Png frames to gimp and back

I have a cannon ball with a fuse. I also have smoke coming out of the fuse, but I want to render it in png and go to gimp and down load all the png files to use a red brush to make it look like the fuse is lid also. Is there a way to do this in gimp so I can paint each frame and then send it back to blender to render in a avi file?

I was able to do this in Image ready and paint each frame, but do not know how to save all those edited frames with the frames painted back to a png so I can bring it back to blender. I have Image ready version 7…It would be great to do all this in blender, if blender has a paint application within blender, but if not, maybe gimp could do it?

Why do you want to paint the burning fuse effect outside of blender?
You can set the animation render type to png in the scene tab. When you press the render animation button a sequence will be created of all the frames in your render range. These can be modified directly and loaded up as an image strip in the VSE to be played back seamlessly.

You really want to do that burning-fuse in Blender, and there are tutorials to show you how. Attempting to use Gimp in this way is going to be profoundly labor-intensive and will produce generally unsatisfactory results … through no fault of Gimp (or Blender).

If you’re having trouble doing a burning-fuse, reconsider seriously whether your footage actually has to show that effect on-screen. It probably doesn’t, and might be considerably tighter if it doesn’t. You can edit your way out of any tight spot, because we all know that bombs have fuses, and we all have imaginations. If that effect is going to be problematic at your current technical skill-level, don’t invest huge amounts of time and effort to show it: figure out a different way to convey the key point.

Ironically, sometimes the best shots are the ones that you don’t show. (I watched the movie, The Name of the Rose, on broadcast television where a long and very-graphic :eek: sex scene was edited completely out … and the film was much, much stronger and more effective without it.) Just give us enough to let us understand the story.
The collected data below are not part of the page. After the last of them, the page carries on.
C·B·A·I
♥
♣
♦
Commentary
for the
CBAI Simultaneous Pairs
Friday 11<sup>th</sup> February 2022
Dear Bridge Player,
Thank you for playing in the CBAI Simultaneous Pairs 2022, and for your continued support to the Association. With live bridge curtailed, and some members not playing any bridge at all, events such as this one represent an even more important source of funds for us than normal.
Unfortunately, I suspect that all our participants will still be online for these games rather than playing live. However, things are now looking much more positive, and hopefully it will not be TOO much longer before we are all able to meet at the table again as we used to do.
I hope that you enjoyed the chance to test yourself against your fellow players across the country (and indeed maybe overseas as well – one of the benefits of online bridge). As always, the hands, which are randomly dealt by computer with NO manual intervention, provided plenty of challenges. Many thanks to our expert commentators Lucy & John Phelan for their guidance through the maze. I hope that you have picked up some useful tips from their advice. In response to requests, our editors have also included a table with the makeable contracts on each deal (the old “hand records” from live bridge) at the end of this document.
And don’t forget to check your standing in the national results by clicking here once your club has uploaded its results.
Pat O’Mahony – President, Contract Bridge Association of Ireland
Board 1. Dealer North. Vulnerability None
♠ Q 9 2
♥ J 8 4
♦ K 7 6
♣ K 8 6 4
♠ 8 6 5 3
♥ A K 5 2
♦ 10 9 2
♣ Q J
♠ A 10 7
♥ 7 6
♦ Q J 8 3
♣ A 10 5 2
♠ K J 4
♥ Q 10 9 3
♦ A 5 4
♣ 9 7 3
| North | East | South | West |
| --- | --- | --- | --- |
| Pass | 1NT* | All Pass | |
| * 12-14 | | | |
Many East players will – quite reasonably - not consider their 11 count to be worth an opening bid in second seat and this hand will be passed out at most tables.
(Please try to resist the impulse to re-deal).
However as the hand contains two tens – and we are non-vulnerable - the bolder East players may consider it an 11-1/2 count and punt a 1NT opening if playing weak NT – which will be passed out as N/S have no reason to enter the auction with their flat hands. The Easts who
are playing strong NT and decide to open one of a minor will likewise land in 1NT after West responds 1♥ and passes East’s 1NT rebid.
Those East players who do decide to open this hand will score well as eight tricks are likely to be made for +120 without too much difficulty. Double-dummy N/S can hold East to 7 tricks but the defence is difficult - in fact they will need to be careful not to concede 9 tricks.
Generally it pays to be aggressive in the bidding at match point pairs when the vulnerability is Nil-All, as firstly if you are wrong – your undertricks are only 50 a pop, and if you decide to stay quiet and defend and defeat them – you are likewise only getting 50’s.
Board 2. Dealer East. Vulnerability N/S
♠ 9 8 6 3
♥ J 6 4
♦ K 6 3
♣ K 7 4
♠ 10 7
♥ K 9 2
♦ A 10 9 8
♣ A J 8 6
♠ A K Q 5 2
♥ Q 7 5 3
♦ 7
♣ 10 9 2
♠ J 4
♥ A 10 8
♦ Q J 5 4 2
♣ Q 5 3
Show the bad guy holding a match and bending down. CUT TO: Maybe show light (from the match, from the fuse) flickering against a nearby wooden box. CUT TO: “Kaboom!” We’ll understand. Don’t waste beats that could be spent on the story actually showing us things we can safely guess. Keep it moving.

Haha, unless it is a title shot like Mission Impossible!
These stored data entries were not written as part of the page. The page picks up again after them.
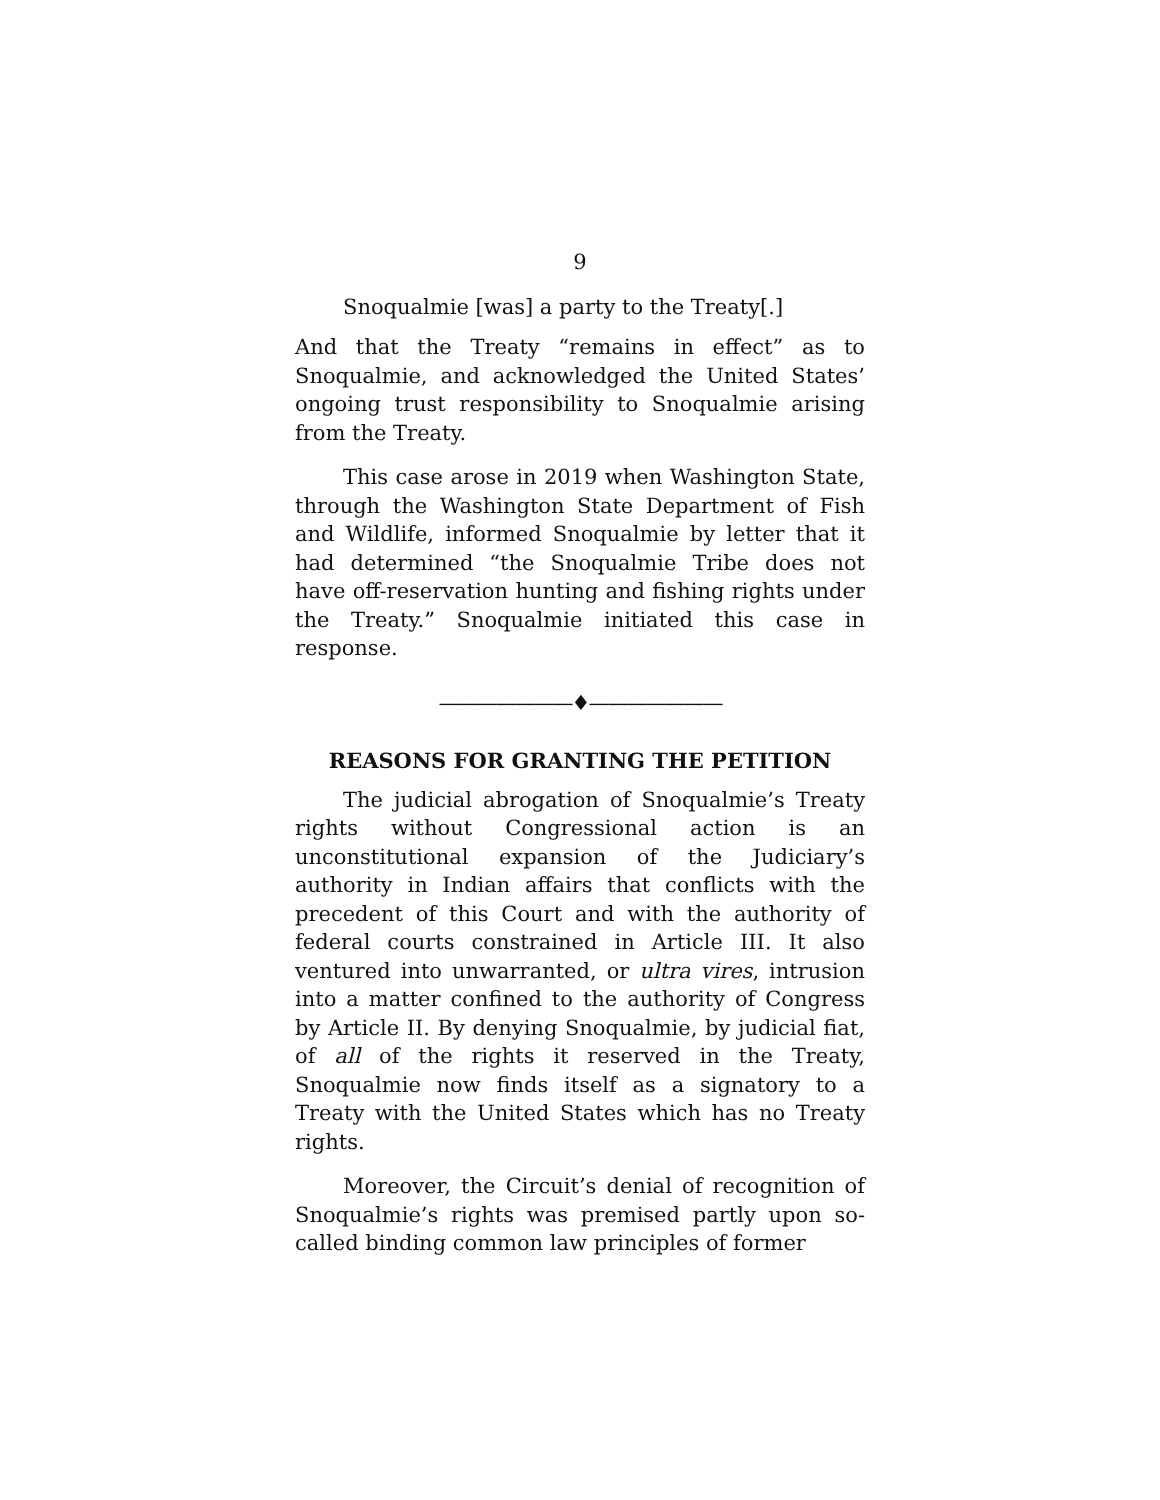9
Snoqualmie [was] a party to the Treaty[.]
And that the Treaty “remains in effect” as to Snoqualmie, and acknowledged the United States’ ongoing trust responsibility to Snoqualmie arising from the Treaty.
This case arose in 2019 when Washington State, through the Washington State Department of Fish and Wildlife, informed Snoqualmie by letter that it had determined “the Snoqualmie Tribe does not have off-reservation hunting and fishing rights under the Treaty.” Snoqualmie initiated this case in response.
———————♦———————
REASONS FOR GRANTING THE PETITION
The judicial abrogation of Snoqualmie’s Treaty rights without Congressional action is an unconstitutional expansion of the Judiciary’s authority in Indian affairs that conflicts with the precedent of this Court and with the authority of federal courts constrained in Article III. It also ventured into unwarranted, or ultra vires, intrusion into a matter confined to the authority of Congress by Article II. By denying Snoqualmie, by judicial fiat, of all of the rights it reserved in the Treaty, Snoqualmie now finds itself as a signatory to a Treaty with the United States which has no Treaty rights.
Moreover, the Circuit’s denial of recognition of Snoqualmie’s rights was premised partly upon so-called binding common law principles of former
Apart from doing a particle sim, if you want a cool art look, you could create a sparkle in GIMP and import that on a plane in Blender. Constrain the plane so that it allways faces the camera and track it over the fuse. Rotate the plane so that it spins wildly simulating a random flicker. Comp that over the bomb/fuse.

Why do you want to paint the burning fuse effect outside of blender?
You can set the animation render type to png in the scene tab. When you press the render animation button a sequence will be created of all the frames in your render range. These can be modified directly and loaded up as an image strip in the VSE to be played back seamlessly.

Thanks 3point edit…how do you modified directly to the png files in blender…do I use a some type of paint brush to put a spark or something red to make it look like a fuse buring on some frames? I must be having a senior moment, if the answer is so obivous?



I want to put a few frames with red to make it look like a fuse burning. Some say to do the red in blender PNG files, but I do not know how to do that…I know that by animating PNG it puts individual frames, but how to I paint a red dot on the frame?

If you have a 3d blender file of the fuse burning that you have not animated, then just include a plane with a red dot mapped on it. Then attach that to he end fuse. Other wise you could do this with the compositor by loading up your png sequence as a movie then use a translate node to move the red spot around. Then combine both images with a mix node. If this sounds to complicated just have a look for some tutorials, it really is quite simple.